To clarify the legal position of Services of General Interest (SGIs), Services of General Economic Interest (SGEIs) and Social Services of General Interest (SSGIs) the ETUC is pressing for a new framework directive to replace the case law and individual initiatives which it says is all that exists in the ‘absence of clearer and more detailed rules from political players’. They want to see a delay while the Commission considers this before the European Parliament gives the Services Directive a second reading. It is uncertain whether they will take action though, as Employment and Social Affairs Commissioner Vladimir ·pidla is of the opinion that EU Member States must decide what kind of law they want.

 
Swedish unions show the way to recruit young people
SWEDEN HAS THE HIGHEST density of trade union members in the workforce of any EU Member State. However the Swedish unions have not been content to rest on their laurels. Faced with a fall in the membership rate from 85% in 1993 to a still respectable 78% by 2002, they reacted by setting up specific programmes to recruit young people, the age group where the decline was sharpest.

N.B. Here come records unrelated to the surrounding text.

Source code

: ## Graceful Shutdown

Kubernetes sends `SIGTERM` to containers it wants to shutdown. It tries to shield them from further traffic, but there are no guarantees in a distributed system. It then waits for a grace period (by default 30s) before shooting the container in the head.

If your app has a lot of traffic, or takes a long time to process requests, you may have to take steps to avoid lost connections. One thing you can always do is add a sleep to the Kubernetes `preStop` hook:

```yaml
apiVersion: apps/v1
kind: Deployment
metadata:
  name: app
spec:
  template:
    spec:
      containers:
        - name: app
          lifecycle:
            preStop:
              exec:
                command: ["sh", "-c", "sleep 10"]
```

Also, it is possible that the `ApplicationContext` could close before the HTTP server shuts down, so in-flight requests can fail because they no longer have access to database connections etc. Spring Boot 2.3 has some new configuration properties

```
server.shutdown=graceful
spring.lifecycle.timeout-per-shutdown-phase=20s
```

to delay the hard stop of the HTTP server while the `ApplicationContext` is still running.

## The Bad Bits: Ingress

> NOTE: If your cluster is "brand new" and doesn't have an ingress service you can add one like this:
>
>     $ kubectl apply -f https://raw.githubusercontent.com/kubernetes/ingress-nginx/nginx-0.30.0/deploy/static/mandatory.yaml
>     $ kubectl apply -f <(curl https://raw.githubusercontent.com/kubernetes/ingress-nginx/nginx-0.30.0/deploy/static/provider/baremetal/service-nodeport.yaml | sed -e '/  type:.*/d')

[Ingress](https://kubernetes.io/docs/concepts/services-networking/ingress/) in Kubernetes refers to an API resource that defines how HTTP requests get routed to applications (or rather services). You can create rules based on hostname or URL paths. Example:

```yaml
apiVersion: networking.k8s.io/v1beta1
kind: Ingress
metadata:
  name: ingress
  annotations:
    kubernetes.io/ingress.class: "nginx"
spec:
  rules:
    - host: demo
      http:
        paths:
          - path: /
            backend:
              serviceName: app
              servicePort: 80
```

The involvement of unions in paying unemployment benefit and the lack of division by religious or political affiliation has traditionally led to a high proportion of workers belonging to the blue-collar (LO), white-collar (TCO) or professional (SACO) confederations of the trade union movement in Sweden. The TCO’s remedy for the weakening of this tradition among young people was to set up TRIA, a structure aimed at recruiting, and retaining, students. It has a target of enrolling 26,000 by 2007 but, by facilitating contacts with young workers, holding seminars on social issues and starting a 24-hour telephone help desk TRIA hopes that at least half the students will join the TCO once they start their working lives.
LO have been targeting even younger people. In 2005 they launched a project to visit all secondary schools by 2008, informing future workers both about their rights and trade union activities. LO also contacts school-age seasonal workers in the school holidays and funds an information desk which has received thousands of telephone enquiries and emails.  Permanent employees under 30 have been catered for by SIF, a union affiliated to TCO whose ‘local trade union power’ project has visited 4,800 workplaces and increased its membership by 50,000. It particularly aims at the burgeoning IT sector.
Just as young people gain an insight into the rôle of trade unions in society so these programmes enable unions to zero in on the concerns of young workers thereby  strengthening and renewing the movement.